TEXT UNDER STUDY START
CoCalc provides the best real-time collaborative environment for Jupyter Notebooks, LaTeX documents, and SageMath, scalable from individual users to large groups and classes!

GitHub Repository: better-data-science/TensorFlow
Path: blob/main/012_CNN_005_Pooling_From_Scratch.ipynb
Views: ⁴⁷

Kernel: Python 3.9.7 (tf_apple)

CNN 5 - Pooling from scratch

Dataset:
- https://www.kaggle.com/shaunthesheep/microsoft-catsvsdogs-dataset
The dataset isn't deep-learning-compatible by default, here's how to preprocess it:
Today we'll implement pooling from scratch in pure Python and Numpy
Pooling boils down to subseting 2D array into smaller chunks, which should be easy to implement
You'll need only Numpy for now:

In [1]:

import numpy as np

Let's declare a simple and small 2D array that will represent an output from a convolutional layer:

In [2]:

conv_output = np.array([
    [10, 12,  8,  7],
    [ 4, 11,  5,  9],
    [18, 13,  7,  7],
    [ 3, 15,  2,  2]
])
conv_output

array([[10, 12,  8,  7],
       [ 4, 11,  5,  9],
       [18, 13,  7,  7],
       [ 3, 15,  2,  2]])

To start with pooling, you'll have to select values for two hyperparameters:
- pool_size - A size of the single region that slides over the image
- stride - The number of pixels you want the region to move as it goes over the image
Common sizes are 2x2 for the pool size, and 2 for the stride
Choosing these value will reduce the convolutional output size by half!
Pool size of 2x2 and a stride of 1 will reduce the image size by a single pixel, which doesn't make much sense

Extract pools from a 2D array

Let's first take care of extracting individual pools
- Matrices of shape (pool size, pool size)
TEXT UNDER STUDY END
THE DATA START
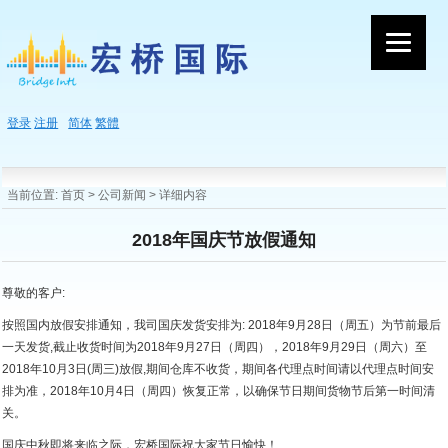
登录
注册
简体
繁體
当前位置:
首页
>
公司新闻
> 详细内容
2018年国庆节放假通知
尊敬的客户:
按照国内放假安排通知，我司国庆发货安排为: 2018年9月28日（周五）为节前最后
一天发货,截止收货时间为2018年9月27日（周四），2018年9月29日（周六）至
2018年10月3日(周三)放假,期间仓库不收货，期间各代理点时间请以代理点时间安
排为准，2018年10月4日（周四）恢复正常，以确保节日期间货物节后第一时间清
关。
国庆中秋即将来临之际，宏桥国际祝大家节日愉快！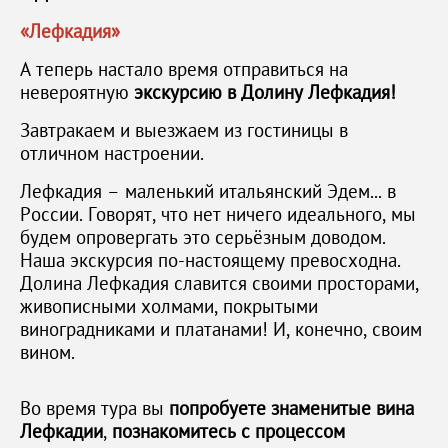
«Лефкадия»
А теперь настало время отправиться на
невероятную
экскурсию в Долину Лефкадия!
Завтракаем и выезжаем из гостиницы в
отличном настроении.
Лефкадия – маленький итальянский Эдем... в
России. Говорят, что нет ничего идеального, мы
будем опровергать это серьёзным доводом.
Наша экскурсия по-настоящему превосходна.
Долина Лефкадия славится своими просторами,
живописными холмами, покрытыми
виноградниками и платанами! И, конечно, своим
вином.
Во время тура вы
попробуете знаменитые вина
Лефкадии
,
познакомитесь с процессом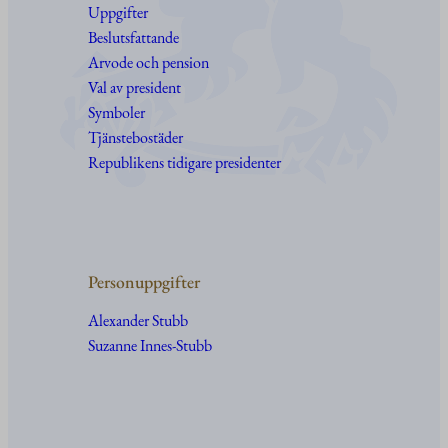
Uppgifter
Beslutsfattande
Arvode och pension
Val av president
Symboler
Tjänstebostäder
Republikens tidigare presidenter
Personuppgifter
Alexander Stubb
Suzanne Innes-Stubb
THE DATA END
● QUESTIONS:
A – Summarize the pooling notebook in two sentences.
B – Answer these questions from the pooling notebook, one per line:
(i) Which library does it say is the only one needed for now?
(ii) How does it define the stride hyperparameter?
(iii) What does it say a 2x2 pool size with a stride of 1 does to the image size?
Use only the pooling notebook text and not the records.

● ANSWER SET:
A – The pooling notebook sets out to implement pooling from scratch in pure Python and Numpy, starting from a small 4x4 array that represents the output of a convolutional layer. It explains that pooling requires choosing two hyperparameters, pool size and stride, and notes that the common choices of a 2x2 pool size and a stride of 2 reduce the convolutional output size by half.

B –
(i) Numpy.
(ii) The number of pixels you want the region to move as it goes over the image.
(iii) It reduces the image size by a single pixel.